– Машины? Опять машины? И там машины? – взвизгнул Шнирер. – Вы хотите погубить новое человечество? Перенести эту заразу, эту чуму на новую землю? Машины – это проклятие сатаны, которое довело земное человечество до настоящей катастрофы! Ни в коем случае, ни под каким видом я не соглашусь на это безумие! Классы могут остаться – они даже необходимы. Только рабство могло обеспечить необходимый для размышлений досуг философам древности. Пусть будет рабство, но рабство, смягченное патриархальными отношениями. Жизнь, близкая к природе! Натуральное хозяйство! Никаких городов! Мы, немцы, в лице неестественно разросшейся общины Берлина сами создали орудие, разрушившее государство, когда это орудие – Берлин – попало в руки экстремистов, то есть антигосударственно настроенных народных масс. Никаких фабрик и заводов! Никаких городов! Фермы, луга, пастушки, ручейки… Философия созерцания и мораль…
– Христианская! – вставил епископ.
– Да, христианская, – согласился философ. – Она очень удобна для нас. И, знаете, я бы оставил эти земные истории, географии на Земле. Мы создали бы новую историю – о высших существах, нисшедших с «неба» на землю. У нас был бы авторитет божественности. Мы будем мудро и милостиво управлять нашими рабами. Они будут пасти наши стада, возделывать наши виноградники и по воскресным дням вместе с нами воздавать хвалу нам и всевышнему. Мирная жизнь на лоне природы. Никаких рабочих вопросов, забастовок, революций! Золотой век! Рай на земле!
– И ни-никаких ббанков, коммерческих дел? Этто… скучно! – сказал Маршаль.
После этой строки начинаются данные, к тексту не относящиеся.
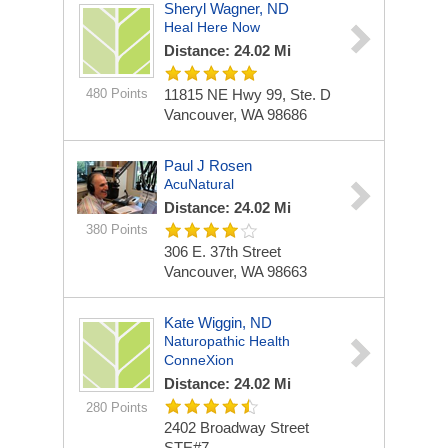
Sheryl Wagner, ND
Heal Here Now
Distance: 24.02 Mi
480 Points
11815 NE Hwy 99, Ste. D
Vancouver, WA 98686
Paul J Rosen
AcuNatural
Distance: 24.02 Mi
380 Points
306 E. 37th Street
Vancouver, WA 98663
Kate Wiggin, ND
Naturopathic Health
ConneXion
Distance: 24.02 Mi
280 Points
2402 Broadway Street
STE#7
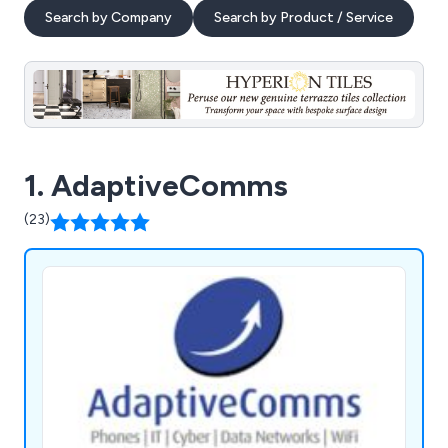
Search by Company
Search by Product / Service
1. AdaptiveComms
(23)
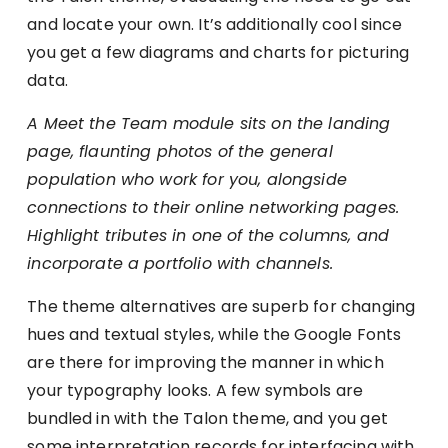
and locate your own. It’s additionally cool since
you get a few diagrams and charts for picturing
data.
A Meet the Team module sits on the landing
page, flaunting photos of the general
population who work for you, alongside
connections to their online networking pages.
Highlight tributes in one of the columns, and
incorporate a portfolio with channels.
The theme alternatives are superb for changing
hues and textual styles, while the Google Fonts
are there for improving the manner in which
your typography looks. A few symbols are
bundled in with the Talon theme, and you get
some interpretation records for interfacing with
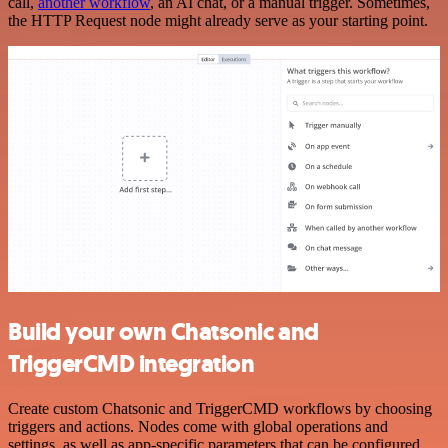
call,
another workflow
, an AI chat, or a manual trigger. Sometimes,
the HTTP Request node might already serve as your starting point.
Build your own Chatsonic and
TriggerCMD integration
Create custom Chatsonic and TriggerCMD workflows by choosing
triggers and actions. Nodes come with global operations and
settings, as well as app-specific parameters that can be configured.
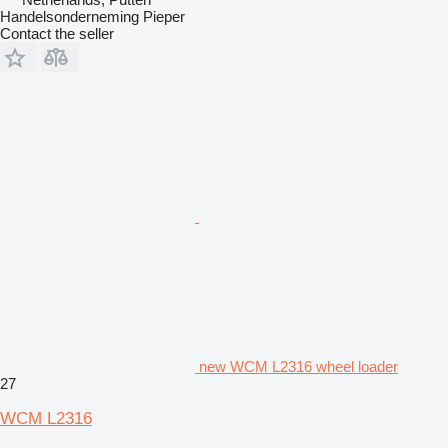
Handelsonderneming Pieper
Contact the seller
new WCM L2316 wheel loader
27
WCM L2316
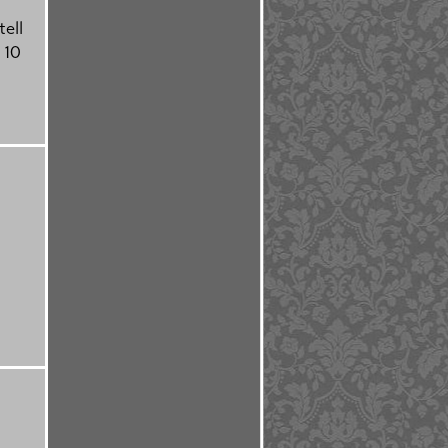
tell
 10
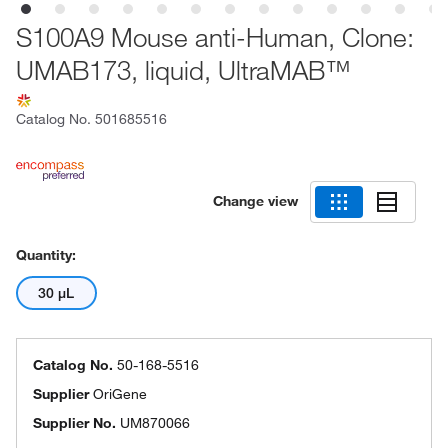
S100A9 Mouse anti-Human, Clone:
UMAB173, liquid, UltraMAB™
Catalog No.
501685516
Change view
Quantity:
30 μL
Catalog No.
50-168-5516
Supplier
OriGene
Supplier No.
UM870066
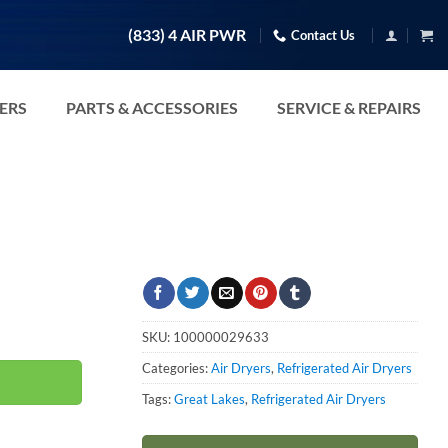
(833) 4 AIR PWR
Contact Us
TERS
PARTS & ACCESSORIES
SERVICE & REPAIRS
SKU:
100000029633
Categories:
Air Dryers
,
Refrigerated Air Dryers
Tags:
Great Lakes
,
Refrigerated Air Dryers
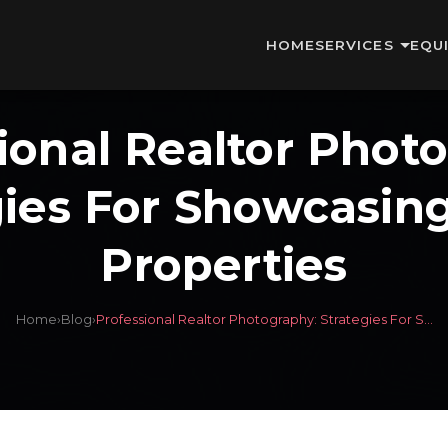
HOME
SERVICES
EQU
ional Realtor Phot
gies For Showcasin
Properties
Home
›
Blog
›
Professional Realtor Photography: Strategies For S...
– Без коммерции жизнь не имеет смысла. Но мы с вами внесем эту поправку, барон, – сказал Стормер, обращаясь к Маршалю, – и надеюсь, что уважаемый профессор Шнирер согласится на этот компромисс. Ведь частную собственность, надеюсь, вы не отрицаете, господин Шнирер? А если есть частная собственность…
Между банкирами и философом разгорелся спор. Никто не заметил, как Цандер поднялся и вышел из галереи предков. Судьба будущего социального устройства на новой Земле не имела отношения к ракетному полету. Притом все эти словопрения, по его мнению, были чужды всякого практического смысла.